▶ What to produce
In the profile of BCCL's managing director, how many employees does BCCL have?

▶ Document segment
The managing director of BCCL, India’s foremost media conglomerate, continually reinvents the enterprise in the face of disruption.

“History is history. I only care about what’s coming next.” So says Vineet Jain, the managing director of BCCL, also known as the Times Group. BCCL is India’s largest media conglomerate, with revenues of about Rs100 billion (about US$1.5 billion) per year and with more than 13,000 employees. It publishes the Times of India, the world’s largest-selling English-language daily (reaching more than 7.6 million readers), and the Economic Times, the second-largest-circulation English-language business newspaper (the Wall Street Journal is the largest). It also owns 40 FM radio stations, 15 online radio stations, 15 magazines, a number of popular television channels (including Times Now, ET Now, Movies Now, and Zoom TV), and live-event businesses such as the Miss India Pageant and the Filmfare Awards (the “Oscars of India”).

▶ Entries supplied
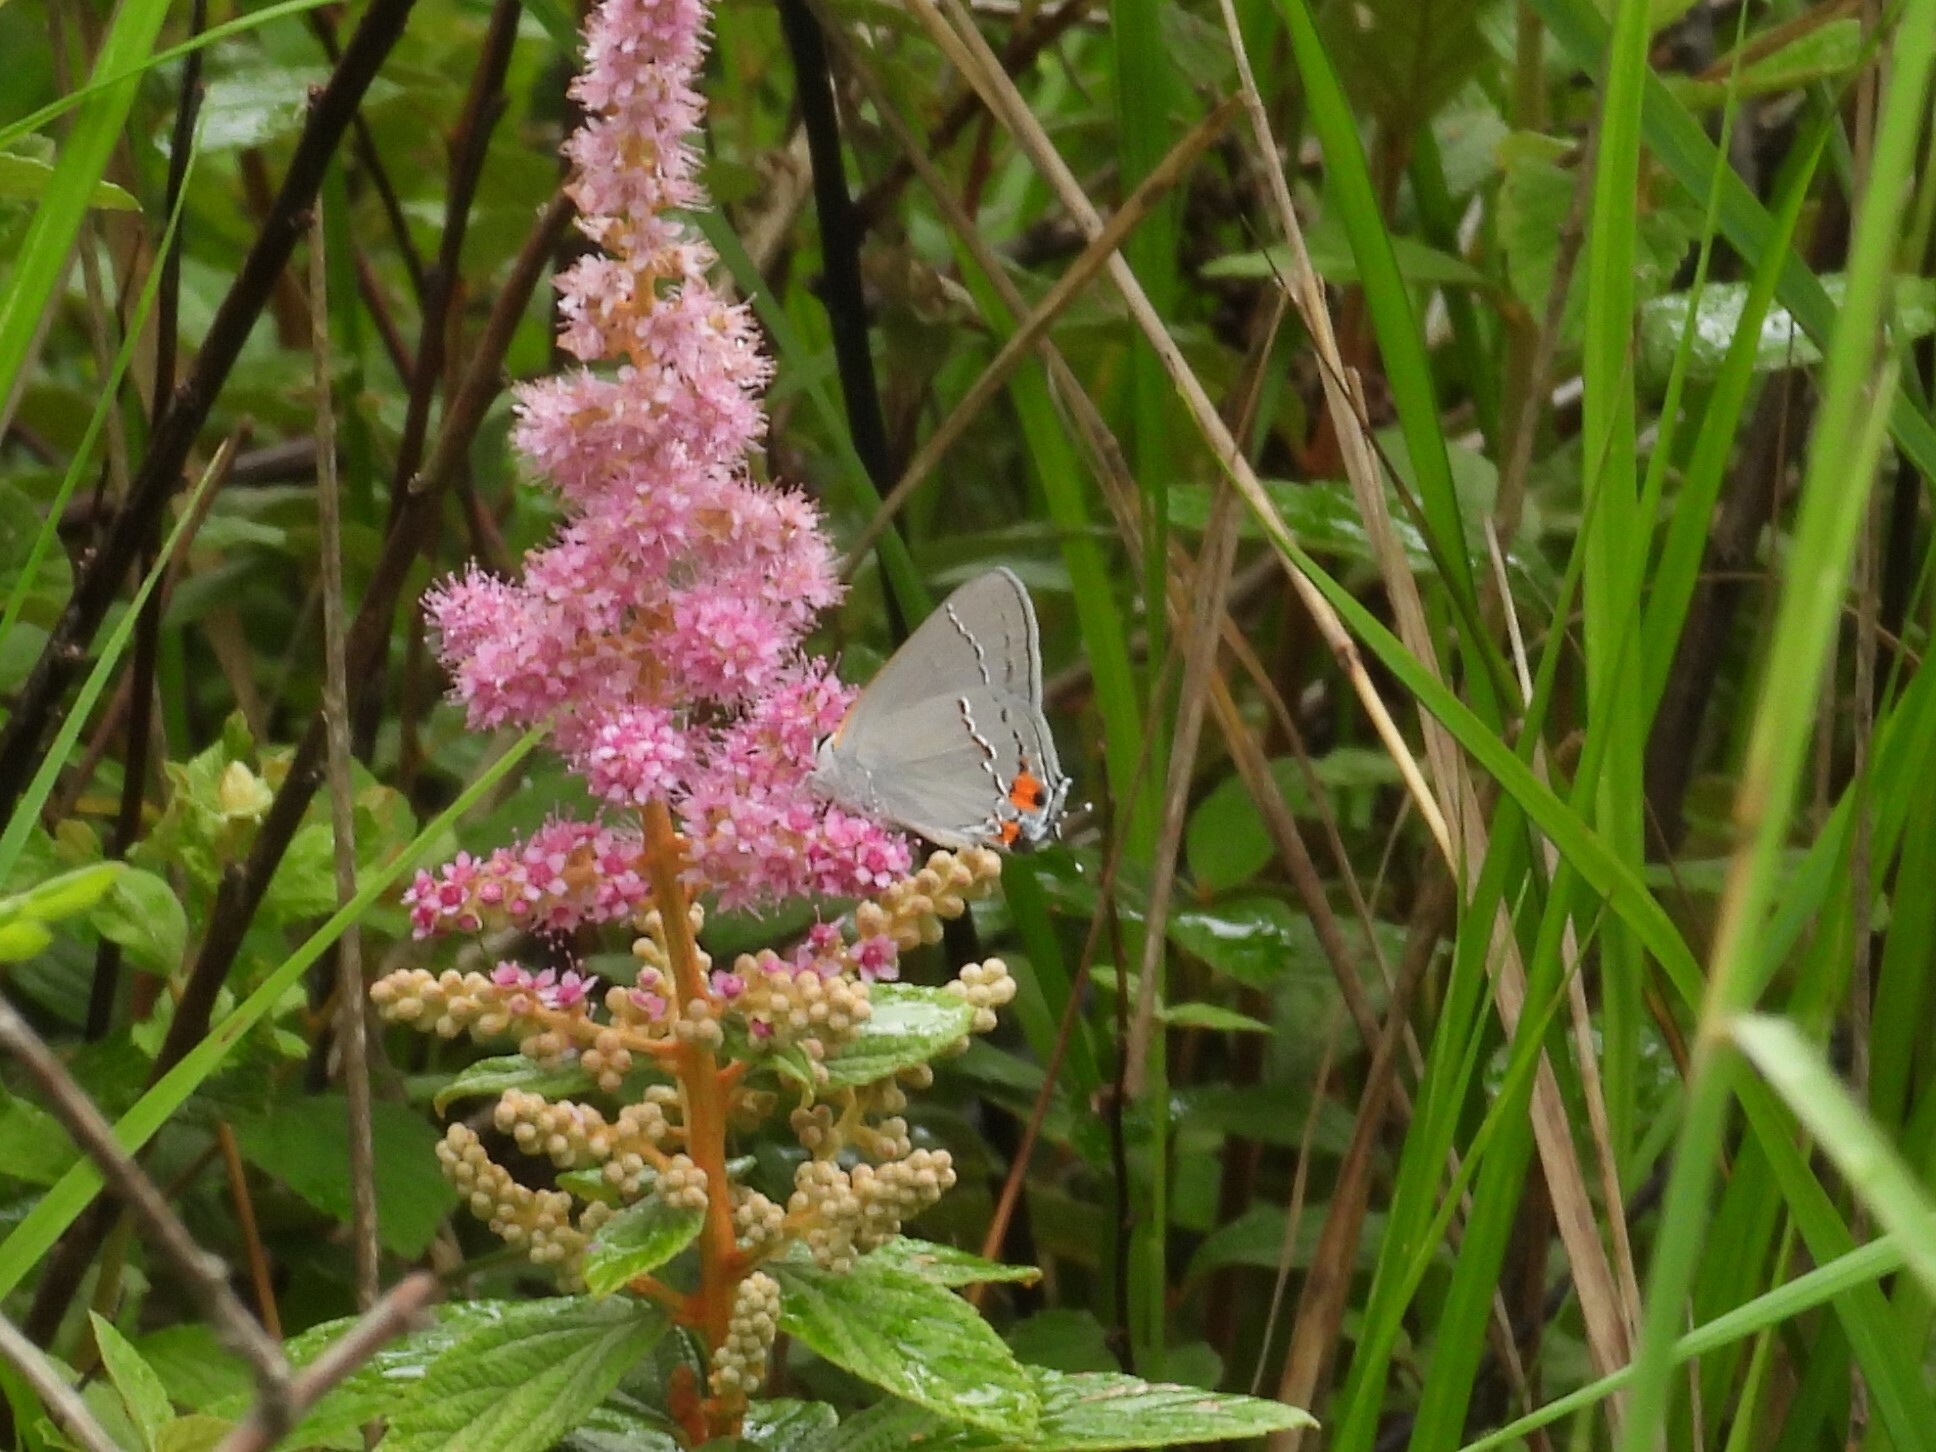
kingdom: Animalia
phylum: Arthropoda
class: Insecta
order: Lepidoptera
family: Lycaenidae
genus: Strymon
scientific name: Strymon melinus
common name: Gray hairstreak
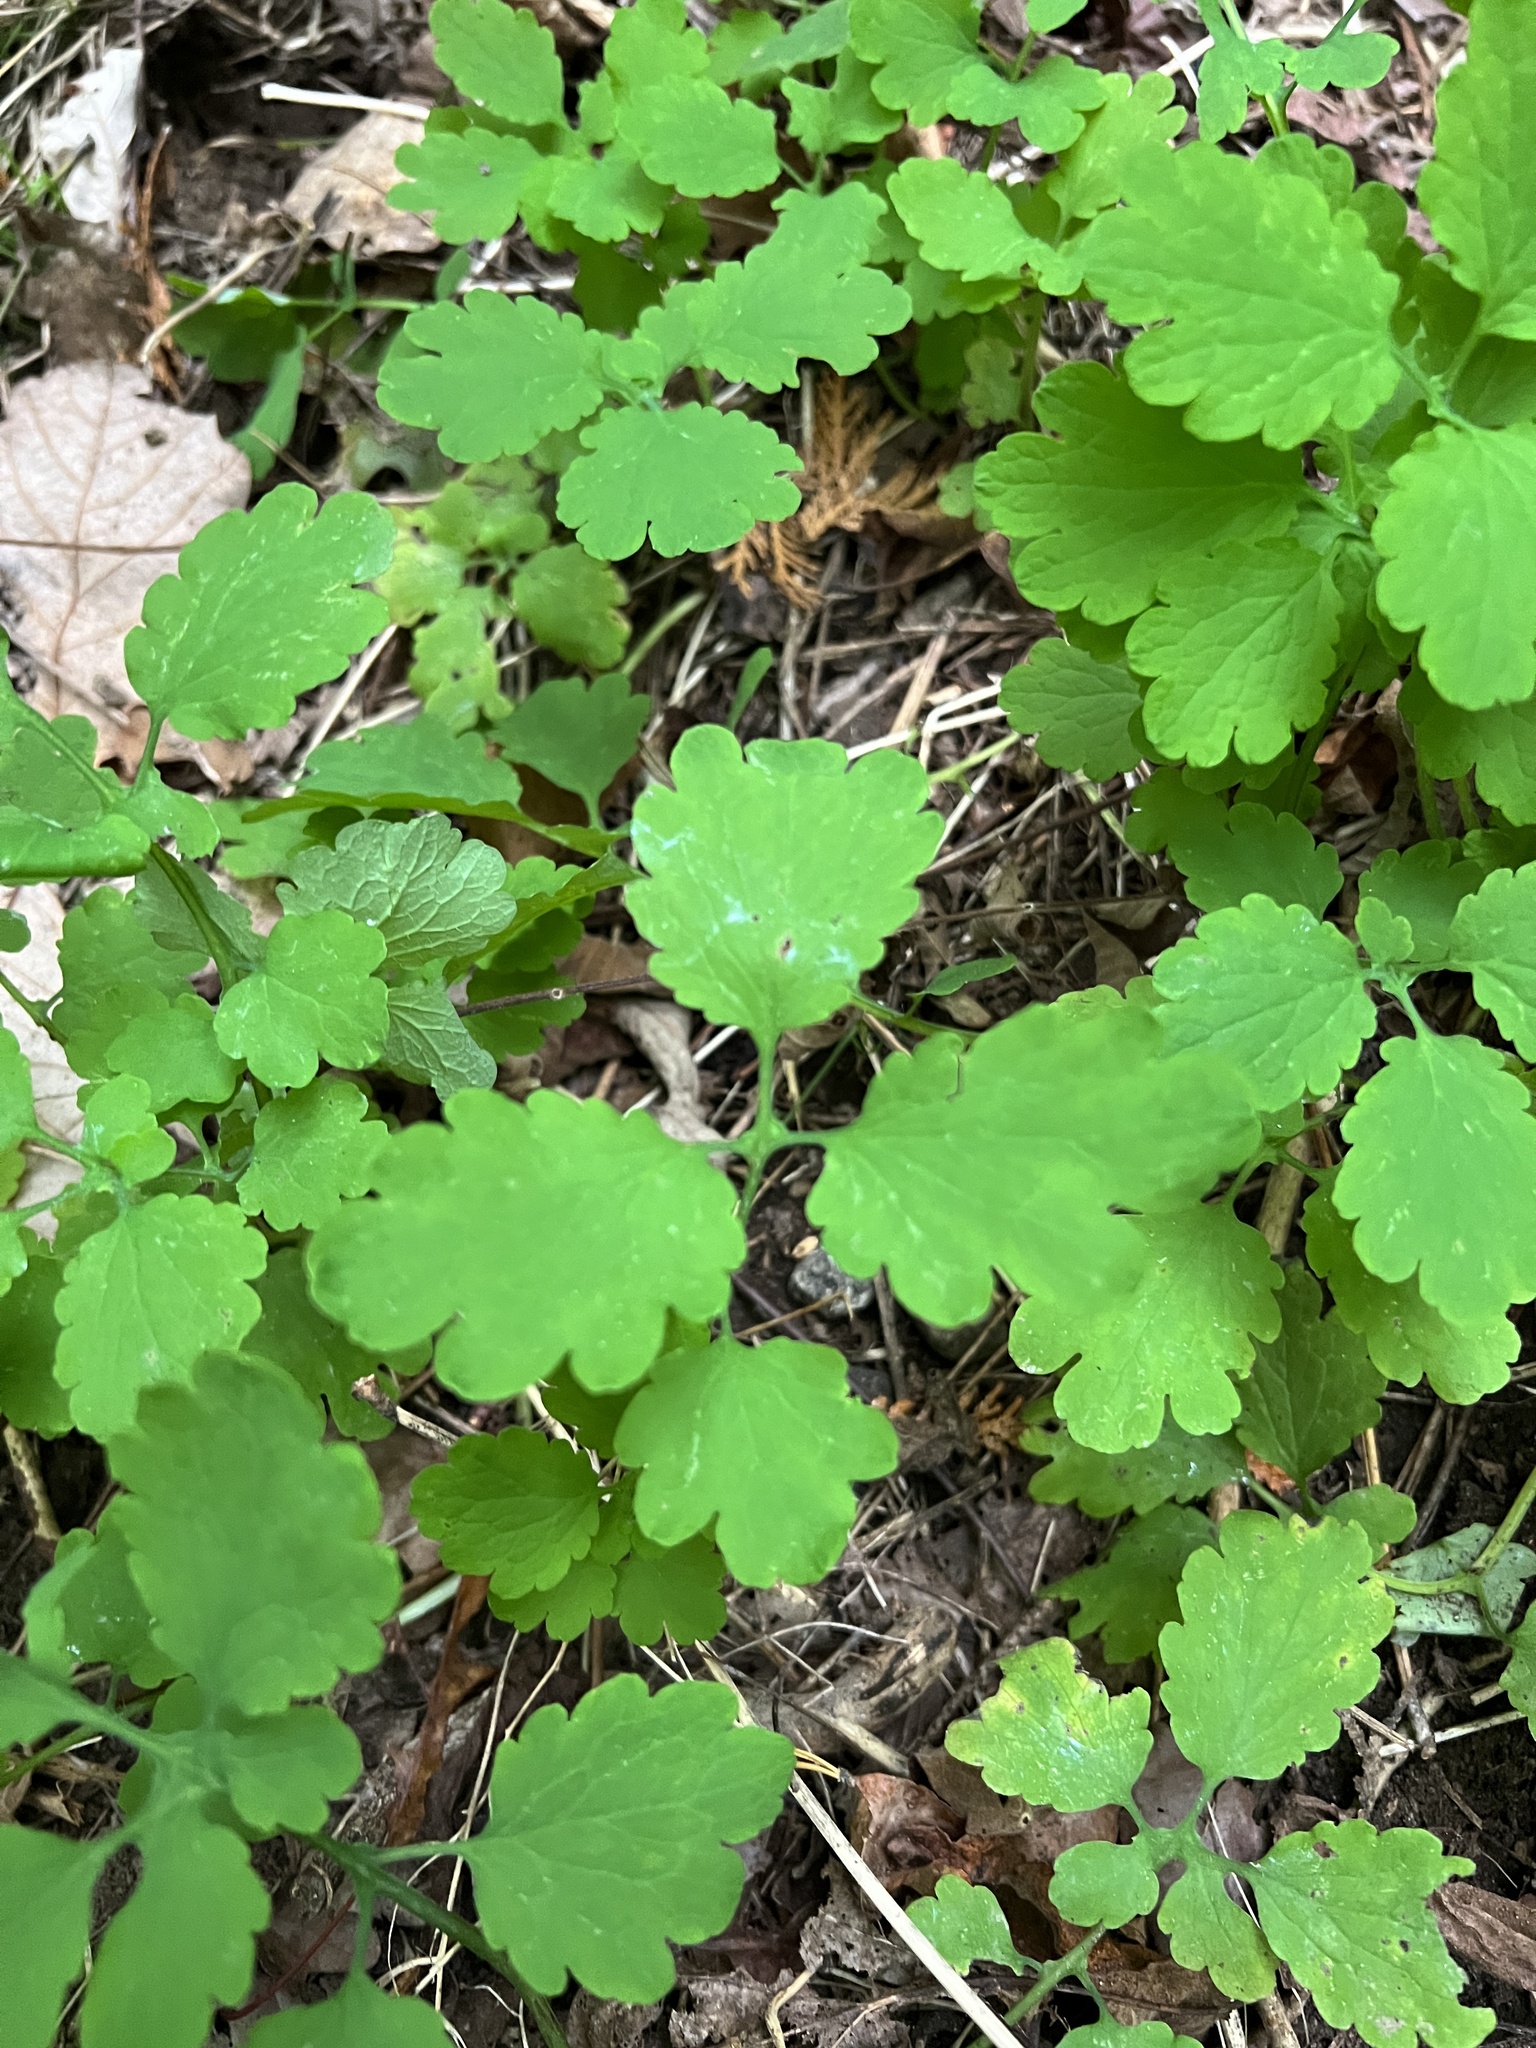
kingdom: Plantae
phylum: Tracheophyta
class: Magnoliopsida
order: Ranunculales
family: Papaveraceae
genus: Chelidonium
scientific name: Chelidonium majus
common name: Greater celandine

▶ Response
More than 13,000.